Hell, US Army recruiters have been reduced to telling potential enlistees that the war in Iraq is “over”. Even the promise of health insurance, college money and three hots and a cot haven’t been enough to entice the poor to fill enlistment quotas for the past three years. So where are these boots going to come from?
There seem to be only two routes for the US, and they both begin with the letter “D”… Draft or Disengage. Nobody makes any money from the second option, so it’ll have to be the first… and Dollars to Doughnuts this proposal will have to come from another “D”… the DNC… in order to have any legitimacy.
Fareed Zakaria, in the latest Newsweek (the dumbed-down domestic version), discusses these boots a bit… concluding, as everyone else has that (t)he question of boots on the ground is critical to any progress, but he doesn’t mention where those boots are going to come from. We only know where they’re not going to come from, which is any nation adjacent to Iraq that doesn’t have a six-sided star on it’s flag.
For three years, America’s Iraq policy has largely ignored the rest of the Middle East. That was no accident. The neoconservative vision was always that Iraq would be made anew, shorn of the flaws and ailments of the Arab world.

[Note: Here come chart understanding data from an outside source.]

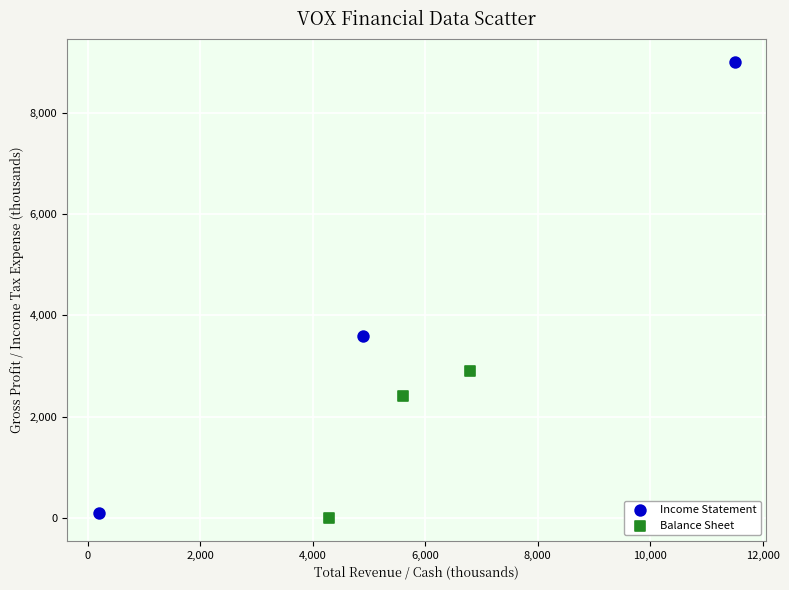

Which series has the largest Y range (max minus min)?

Income Statement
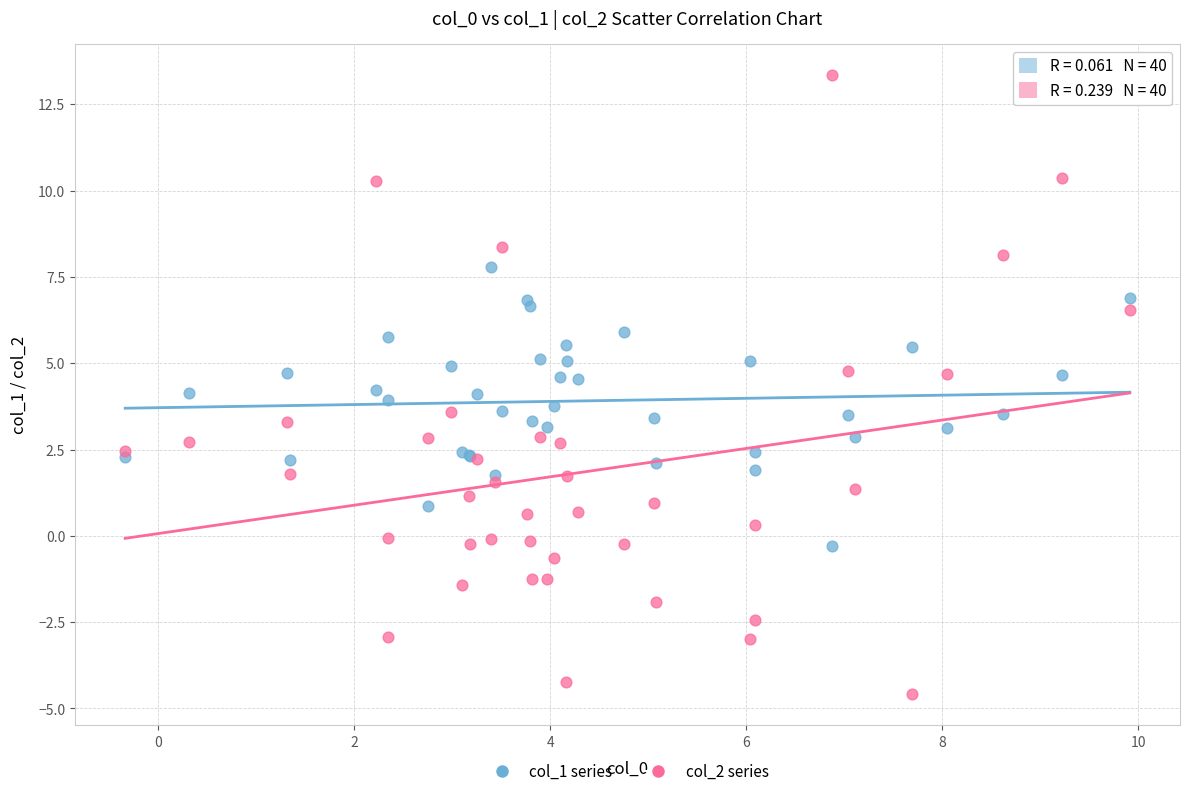

Which series contains the highest Y value?

col_2 series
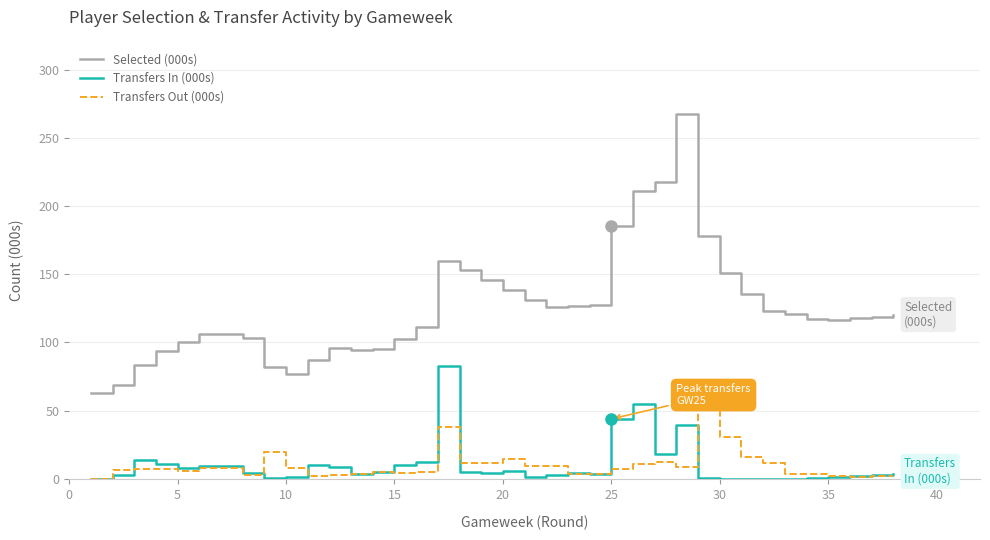

True or false: Selected (000s) has more than 0 points higher than both neighbors.

True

Before the invasion, senior policymakers speculated that Iraq’s postwar government would recognize Israel. “The road to Jerusalem runs through Baghdad,” they were fond of saying.

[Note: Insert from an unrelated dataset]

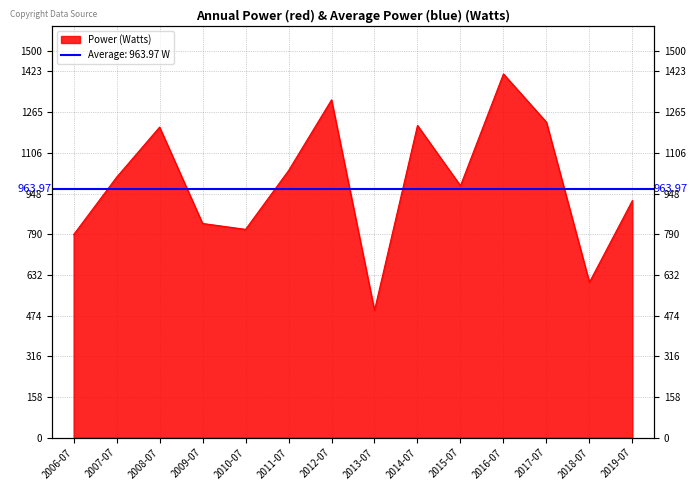

Reading left to right, transcribe all the data shown in this chart.

788.6	1011.7	1206.2	832.0	809.0	1037.4	1312.0	494.3	1212.8	978.5	1412.7	1225.3	603.6	921.0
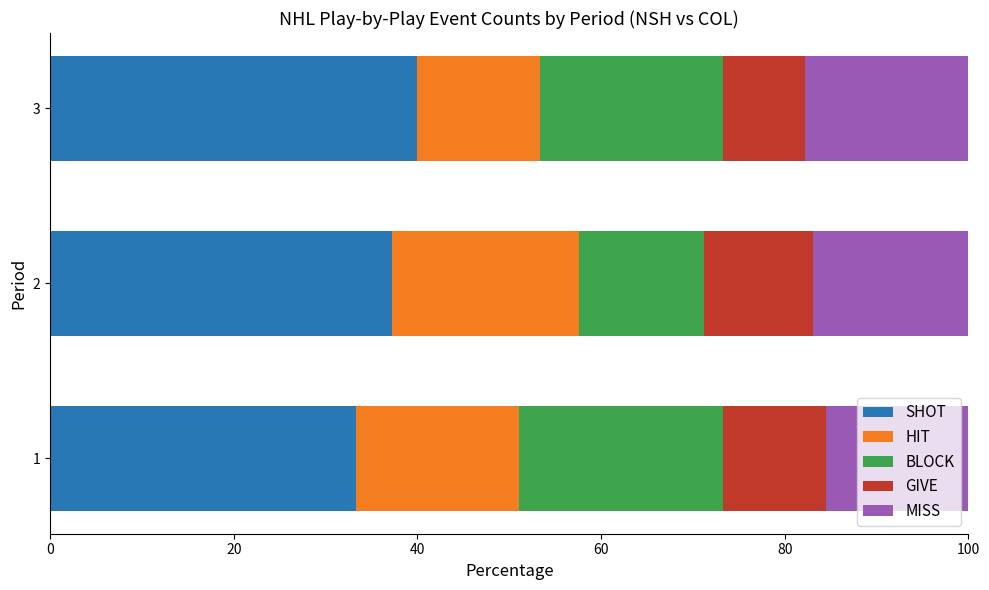

What is the average value of the SHOT series?

36.9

I think it’s clear even to the dual citizens who started this thing that squashing the locals aren’t going to make them turn into flag-waving Zionists overnight. So much for Plan A. But Zakaria still seems to be unable to remove the rose-tinted glasses and concludes that those phantom boots we keep talking about are going to be coming from Iraq’s neighbours:
None of the surrounding nations would benefit if Iraq actually did collapse, setting off territorial disputes, sending refugees into neighboring lands and exporting Iraq’s instability. Such an outcome can still be avoided, but only with active support from these countries. The Baker-Hamilton commission can be expected to recommend a major regional effort.

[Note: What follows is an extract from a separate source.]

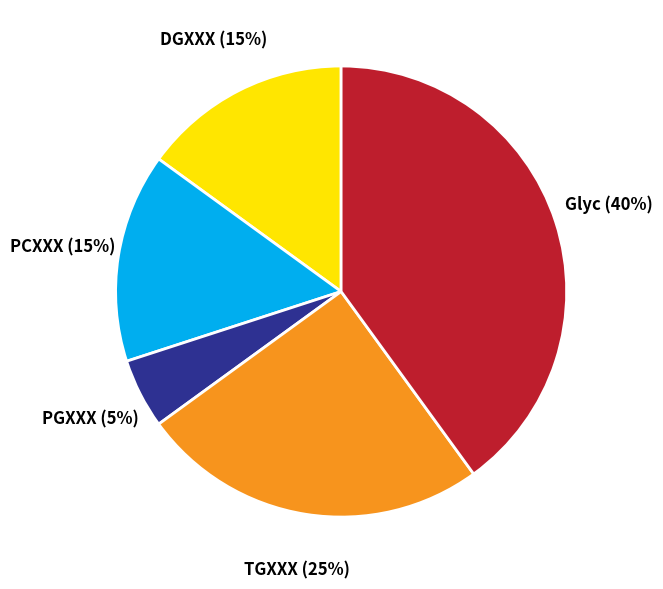

Combined, do PCXXX and DGXXX account for over 50%?

No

Despite the fact that nobody wants to call this thing, Iraq already has collapsed, and there already is a “major regional effort” going on… it just isn’t friendly to Israel or the USA.
To be fair, Zakaria isn’t entirely removed from reality (even if he can’t seem to shake that ubiquitous pro-Western bias), and his bleak conclusions do reflect that reality. Namely, there is not a soul in the world who can tell us definitely what the fuck we’re doing in Iraq in the first place. Every analysis has to pick one of the several unsatisfying a priori about what the hell it is we’re doing (Was it about oil? Was it about WMD? Was it to overthrow an evil dictator? Was it the US President’s personal grudge? Was it the pro-Israel contingent trying to overthrow a rival? Was it a “central front” on the GWOT? Was it intentionally to destabilize the region to ensure imperial control? Was it to pursue the PNAC “perpetual war” doctrine? Was it motivated to boost the US economy? Was it to justify more defense contracts?) Nobody can prescribe a solution because nobody is precisely sure what the goal was in the first place.
The funniest thing about Zakaria’s assessment is his ultimate conclusion that “America’s only real leverage is the threat of withdrawal”, and that “…for such a threat to be meaningful, we must be prepared to carry it out.” While nobody can agree about why the US continues to occupy Iraq, it’s crystal clear to everyone that we have no intention of budging from there until the administration that put us there is given that rose-petal parade they wanted (viz. They must not allow this to be seen as the liability it so apparently is).
So my projection for the next two years is that there will still be a naked emperor, but he will be obscured from view by a giant pile of boots.